Once, I thought about things you could put in your house, things that could make you feel good in a strange way when you stared at them in a bored and dazed state, unable to sleep, such as monkey skulls and artificial eyes. Of those, artificial eyes could be great ornaments, and one day I was quite delighted to learn after reading a book on artificial eyes that in the past glass was used as material for artificial eyes, but now acrylic resin was used, and not only were there artificial eyes of various forms, much fancier than natural human eyes, but there were three-dimensional artificial eyes, vacuum artificial eyes, and even moving artificial eyes as well, and because the movements of artificial eyes weren’t as versatile as normal eyes, someone wearing an artificial eye should make a habit of moving his head along with the eye when looking at people or objects.
Anyway, I sat side by side with the false teeth in the bone-freezing cold, thinking stupidly that I could think about something that could warm me up, but no thought could warm me up. Instead, my teeth began to clatter and shake — I was clenching my teeth and it wasn’t easy to clench shaking, clattering teeth, but although the cold was making me miserable, the sound of clattering teeth, which made their way through the inside of my face to the ears, was pleasant — and while looking at the false teeth that were looking at me as if to say that they felt sorry for me, I pictured most people from the king down, before the invention of the modern false teeth, whose mouths looked disfigured with rotten or missing teeth before the invention of the modern false teeth — just as certain people in tropical regions all had red teeth because they always chewed on a certain fruit — talking to each other and laughing or getting angry, and forced a smile at the false teeth and thought about what to do with them.
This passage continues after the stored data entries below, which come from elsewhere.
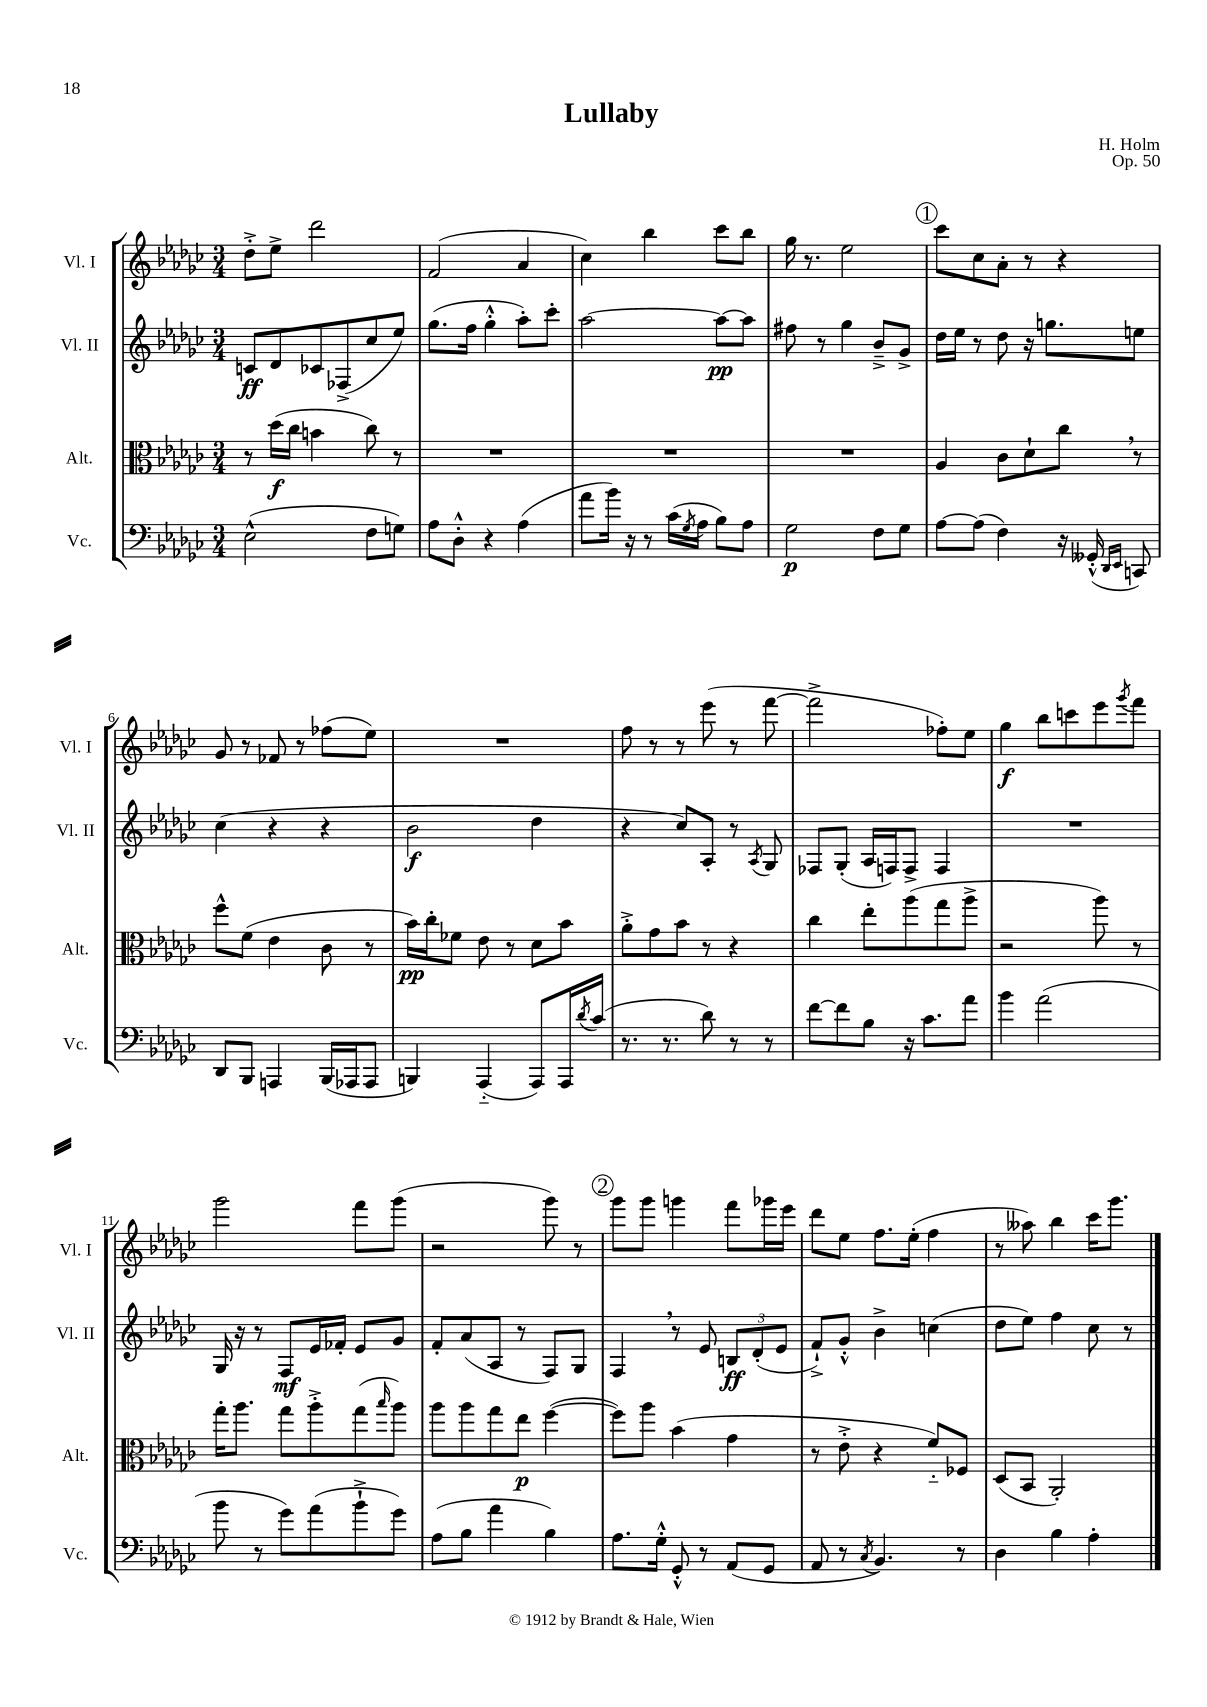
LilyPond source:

\header { title = "Lullaby" composer = "H. Holm" opus = "Op. 50" }
<<
\new StaffGroup <<
\new Staff = "s0" \with { instrumentName = "Vl. I" shortInstrumentName = "Vl. I" } {
    \clef treble \key ges \major \numericTimeSignature \time 3/4
    des''8-.-> ees''8-> des'''2 |
    f'2( aes'4 |
    ces''4) bes''4 ces'''8 bes''8 |
    ges''16 r8. ees''2 |
    \mark \markup { \circle "1" } ces'''8 ces''8 aes'8-. r8 r4 |
    ges'8 r8 fes'8 r8 fes''8( ees''8) |
    R2. |
    f''8 r8 r8 ees'''8( r8 f'''8~ |
    f'''2-> fes''8-.) ees''8 |
    ges''4\f bes''8 c'''8 ees'''8 \acciaccatura { ges'''8 } f'''8 |
    ges'''2 f'''8 ges'''8( |
    r2 ges'''8) r8 |
    \mark \markup { \circle "2" } ges'''8 ges'''8 g'''4 f'''8 ges'''16 ees'''16 |
    des'''8 ees''8 f''8. ees''16-.( f''4 |
    r8 aeses''8) bes''4 ces'''16 ges'''8. \bar "|." |
}
\new Staff = "s1" \with { instrumentName = "Vl. II" shortInstrumentName = "Vl. II" } {
    \clef treble \key ges \major \numericTimeSignature \time 3/4
    c'8\ff des'8 ces'8 fes8->( ces''8 ees''8) |
    ges''8.( f''16 ges''4-.-^ aes''8-.) ces'''8-. |
    aes''2~ aes''8~\pp aes''8 |
    fis''8 r8 ges''4 bes'8---> ges'8-> |
    \mark \markup { \circle "1" } des''16 ees''16 r8 des''8 r16 g''8. e''8 |
    ces''4( r4 r4 |
    bes'2\f des''4 |
    r4 ces''8) aes8-. r8 \acciaccatura { aes8 } ges8 |
    fes8 ges8-.( aes16 f16) f8-> f4 |
    R2. |
    ges16 r16 r8 f8\mf ees'16 fes'16-. ees'8 ges'8 |
    f'8-. aes'8( aes8 r8 f8) ges8 |
    \mark \markup { \circle "2" } f4 \breathe r8 ees'8 \tuplet 3/2 { b8\ff des'8-.( ees'8 } |
    f'8-!->) ges'8-.-^ bes'4-> c''4( |
    des''8 ees''8) f''4 ces''8 r8 \bar "|." |
}
\new Staff = "s2" \with { instrumentName = "Alt." shortInstrumentName = "Alt." } {
    \clef alto \key ges \major \numericTimeSignature \time 3/4
    r8 des''16\f( ces''16 b'4 ces''8) r8 |
    R2. |
    R2. |
    R2. |
    \mark \markup { \circle "1" } aes4 ces'8 des'8-! ces''8 \breathe r8 |
    f''8-^ f'8( ees'4 ces'8 r8 |
    bes'16\pp) ces''16-. fes'8 ees'8 r8 des'8 bes'8 |
    aes'8-.-> ges'8 bes'8 r8 r4 |
    ces''4 ees''8-. aes''8( ges''8 aes''8-> |
    r2 aes''8) r8 |
    ges''16-. aes''8. ges''8 aes''8-.-> ges''8( \grace { bes''16 } aes''8) |
    aes''8 aes''8 ges''8 ees''8\p f''4~( |
    \mark \markup { \circle "2" } f''8) aes''8 bes'4( ges'4 |
    r8 ees'8-.-> r4 f'8-_) fes8 |
    des8( bes,8 aes,2-.) \bar "|." |
}
\new Staff = "s3" \with { instrumentName = "Vc." shortInstrumentName = "Vc." } {
    \clef bass \key ges \major \numericTimeSignature \time 3/4
    ees2-^( f8 g8) |
    aes8 des8-.-^ r4 aes4( |
    aes'8 bes'16) r16 r8 ces'16( \acciaccatura { ges8 } aes16 bes8) aes8 |
    ges2\p f8 ges8 |
    \mark \markup { \circle "1" } aes8~ aes8( f4) r16 geses,16-.-^( \grace { des,16 ees,16 } c,8) |
    des,8 bes,,8 a,,4 bes,,16( aes,,16 aes,,8 |
    b,,4) aes,,4-_( aes,,8) aes,,16 \acciaccatura { des'8 } ces'16( |
    r8. r8. des'8) r8 r8 |
    f'8~ f'8 bes8 r16 ces'8. aes'8 |
    bes'4 aes'2( |
    bes'8 r8 ges'8) aes'8( bes'8-!-> ges'8) |
    aes8( bes8 aes'4 bes4) |
    \mark \markup { \circle "2" } aes8. ges16-.-^ ges,8-.-^ r8 aes,8( ges,8 |
    aes,8 r8 \acciaccatura { ces8 } bes,4.) r8 |
    des4 bes4 aes4-. \bar "|." |
}
>>
>>
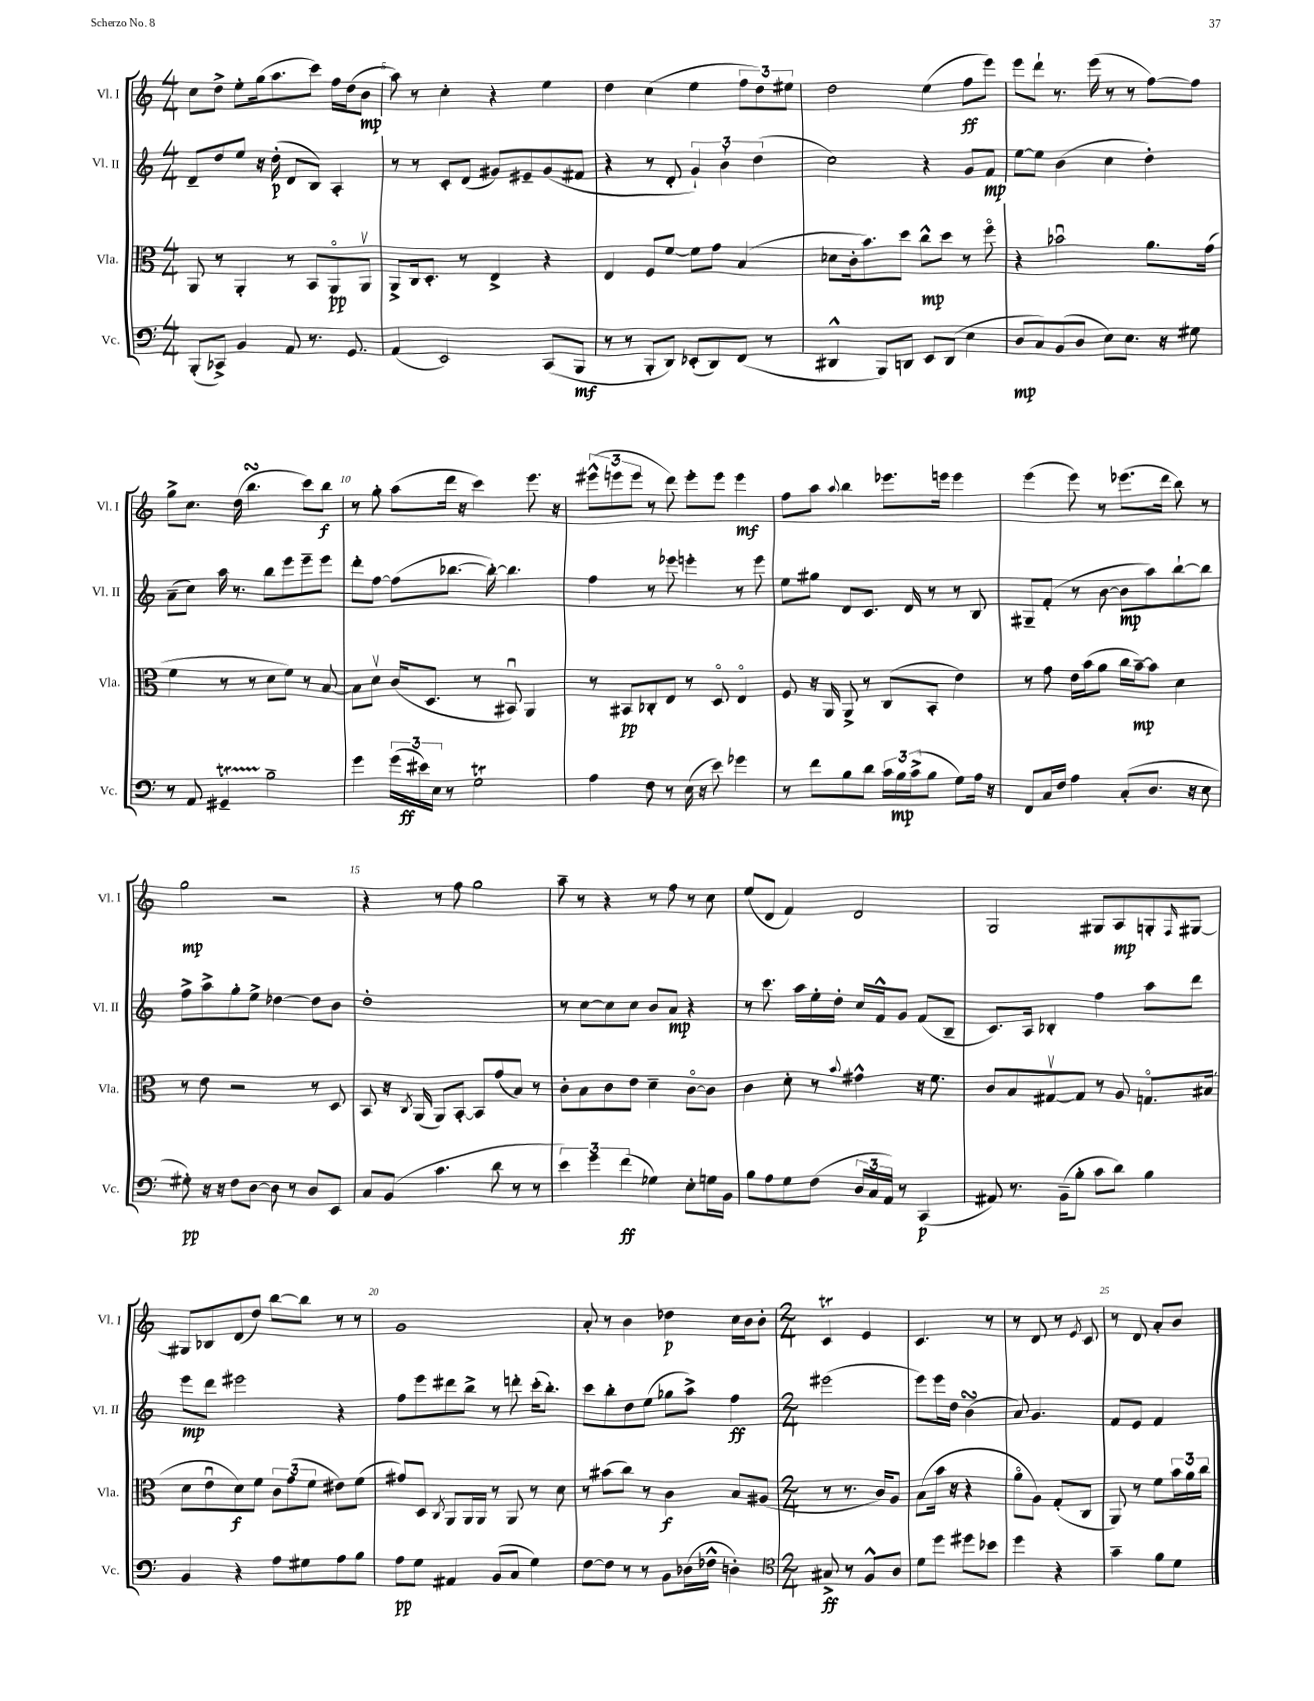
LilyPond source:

<<
\new StaffGroup <<
\new Staff = "s0" \with { instrumentName = "Vl. I" shortInstrumentName = "Vl. I" } {
    \clef treble \key c \major \numericTimeSignature \time 4/4
    c''8 d''8-> e''8-. g''16( a''8. c'''8) f''16 d''16( b'8\mp |
    a''8) r8 c''4-. r4 e''4 |
    d''4 c''4( e''4 \tuplet 3/2 { f''8 d''8) eis''8 } |
    d''2 e''4( f''8\ff e'''8) |
    e'''8 d'''8-! r8. e'''16( r8 r8 f''8~) f''8 |
    g''8-> c''8. d''16( b''4.\turn c'''8) b''8\f |
    r8 g''8-. a''8( d'''16 r16 c'''4) e'''8. r16 |
    \tuplet 3/2 { eis'''8-^( e'''8 e'''8 } r8 d'''8) e'''8-. e'''8 e'''4\mf |
    f''8 a''8 \appoggiatura { a''8 } b''4 ees'''8. e'''16 e'''4 |
    e'''4( e'''8) r8 ees'''8.( d'''16 b''8) r8 |
    g''2\mp r2 |
    r4 r8 f''8 g''2 |
    a''8-- r8 r4 r8 f''8 r8 c''8 |
    e''8( d'8 f'4) d'2 |
    g2 gis8 a8\mp g8-. \grace { f16 } gis8~ |
    gis8 bes8 d'8( d''8) b''8~ b''8 r8 r8 |
    g'1 |
    a'8-. r8 b'4 des''4\p c''16 b'16 b'8-. |
    \numericTimeSignature \time 2/4 c'4\trill e'4 |
    c'4. r8 |
    r8 d'8 r8 \acciaccatura { e'8 } c'8 |
    r8 d'8 a'8-. b'8 \bar "|." |
}
\new Staff = "s1" \with { instrumentName = "Vl. II" shortInstrumentName = "Vl. II" } {
    \clef treble \key c \major \numericTimeSignature \time 4/4
    d'8-- d''8 e''8 r16 d''16-.\p( d'8 b8) a4-. |
    r8 r8 c'8-. d'8( gis'8) eis'8-- gis'8( fis'8 |
    r4 r8 d'8-. \tuplet 3/2 { g'4-!) b'4-! d''4( } |
    c''2) r4 g'8 f'8\mp |
    e''8~ e''8 b'4( c''4 d''4-.) |
    a'8--( c''8) a''16 r8. b''8 e'''8 e'''8-- e'''8 |
    d'''8-. f''8~ f''8( bes''8.~ bes''16~-.) bes''4. |
    f''4 r8 ees'''8 e'''4-. r8 e'''8 |
    e''8 gis''8 d'8 c'8. d'16 r8 r8 b8 |
    gis8-- f'8-.( r8 b'8~ b'8\mp a''8) b''8~-! b''8 |
    f''8-> a''8-> g''8-. e''8-> des''4~ des''8 b'8 |
    d''1-. |
    r8 c''8~ c''8 c''8 b'8 a'8\mp r4 |
    r8 c'''8. a''16 e''16-. d''16-. c''16 f'16-^ g'8 f'8( b8-- |
    c'8.) a16 bes4-. f''4 a''8 d'''8 |
    e'''8\mp d'''8 eis'''2 r4 |
    f''8 e'''8 dis'''8 b''8-> r8 d'''8-. c'''16-.( b''8.-.) |
    c'''8 b''8-. d''8 e''8( ges''8 a''8->) f''4\ff |
    \numericTimeSignature \time 2/4 eis'''2( |
    e'''8) e'''16 d''16 b'4\turn( |
    a'8) g'4. |
    f'8 e'8 f'4 \bar "|." |
}
\new Staff = "s2" \with { instrumentName = "Vla." shortInstrumentName = "Vla." } {
    \clef alto \key c \major \numericTimeSignature \time 4/4
    a,8 r8 a,4-. r8 b,8 a,8\flageolet\pp a,8\upbow |
    a,8-> c16 d8.-. r8 e4-> r4 |
    e4 f8 f'8~ f'8 g'8 b4( |
    des'8 c'16-. b'8.) d''8 c''8-^\mp d''8 r8 f''8\flageolet |
    r4 bes'2\downbow a'8. g'16( |
    f'4 r8 r8 d'8 f'8) r8 b8~ |
    b8 d'8\upbow c'16( d8. r8 bis,8\downbow) a,4 |
    r8 bis,8\pp ces8-. e8 r8 d8\flageolet e4\flageolet |
    f8 r16 a,16 a,8-> r8 c8( b,8-. e'4) |
    r8 g'8 e'16 b'16( a'8 c''16 b'16~--\mp) b'8 d'4 |
    r8 e'8 r2 r8 d8 |
    b,8 r16 \acciaccatura { c8 } a,16( a,8) b,8~-. b,8 g'8( b8) r8 |
    c'8-. b8 c'8 e'8 d'4-- c'8~\flageolet c'8 |
    c'4 d'8-. r8 \appoggiatura { b'8 } gis'4-^ r16 f'8. |
    c'8 b8 gis8~\upbow gis8 r8 a8 g8.\flageolet bis16( |
    d'8 e'8\downbow d'8\f) f'8 \tuplet 3/2 { c'8 g'8( f'8 } eis'8) f'8( |
    gis'8) d8 \acciaccatura { c8 } a,8 a,16 a,16 r8 a,8 r8 d'8 |
    r8 bis'8( c''8) r8 c'4\f b8 ais8( |
    \numericTimeSignature \time 2/4 r8 r8. c'16) a8 |
    b8( b'16 r16 r4 |
    a'8\flageolet a8) g8-.( c8 |
    a,8) r8 f'8 \tuplet 3/2 { b'16 a'16 c''16 } \bar "|." |
}
\new Staff = "s3" \with { instrumentName = "Vc." shortInstrumentName = "Vc." } {
    \clef bass \key c \major \numericTimeSignature \time 4/4
    b,,8-.( ces,8->) b,4 a,8 r8. g,8. |
    a,4( e,2) c,8( b,,8\mf |
    r8 r8 b,,8-. d,8) ees,8-.( d,8) f,8( r8 |
    dis,4-^ b,,8) d,8 e,8 d,8( e4 |
    d8\mp c8) b,8( d8 e8) e8. r16 gis8 |
    r8 a,8 gis,4--\startTrillSpan b2--\stopTrillSpan |
    g'4 \tuplet 3/2 { g'16( eis'16\ff) e16 } r8 g2\trill |
    a4 f8 r8 e16( r16 e'8) ges'4 |
    r8 f'8 b8 d'8 \tuplet 3/2 { c'16 b16\mp c'16->( } b8 g8) a16 r16 |
    f,8 c16 f16 a4 c8-.( d8. r16 e8 |
    gis8-.\pp) r16 r16 f8 d8~ d8 r8 d8 e,8 |
    c8 b,8( c'4. d'8 r8 r8 |
    \tuplet 3/2 { e'4) g'4 f'4\ff( } ges4) e8-. g16 b,16 |
    b8 a8 g8 f8( \tuplet 3/2 { d16 c16 a,16) } r8 c,4\p( |
    ais,8) r8. b,16--( b8-. c'8 d'8) b4 |
    b,4 r4 a8 gis8 a8 b8 |
    a8\pp g8 ais,4 b,8( c8 g4) |
    f8~ f8 r8 r8 b,8 des16( fes16-^ d4-.) |
    \numericTimeSignature \time 2/4 \clef tenor gis8->\ff r8 f8-^ a8 |
    d'8 d''8 dis''8 bes'8 |
    d''4 r4 |
    g'4-- f'8 d'8 \bar "|." |
}
>>
>>
\layout { \context { \Score currentBarNumber = #4 \override BarNumber.break-visibility = ##(#f #t #t) barNumberVisibility = #(every-nth-bar-number-visible 5) } }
It didn’t seem that I could leave them without making up my mind as to whether I should keep an eye on them, or leave them to their own.
In the meantime, snow began to fall again and thickened, and it was growing as dark as night even though it was morning, and even lightning struck in the distant sky. If not for the cold weather, the teeth and I might have sat side by side and chatted like people who had met on a walk, having a hard time thinking of right things to say. So as the snow that was piling up on my head and shoulders piled up on the false teeth, a conversation about how someone who had never stayed up a night on a bench in the courtyard of a royal palace in Budapest on a cold winter’s day couldn’t say anything about what it truly meant to gnash your teeth might have taken place between the teeth, which looked as if they had stayed up a long, cold night on the spot, and me.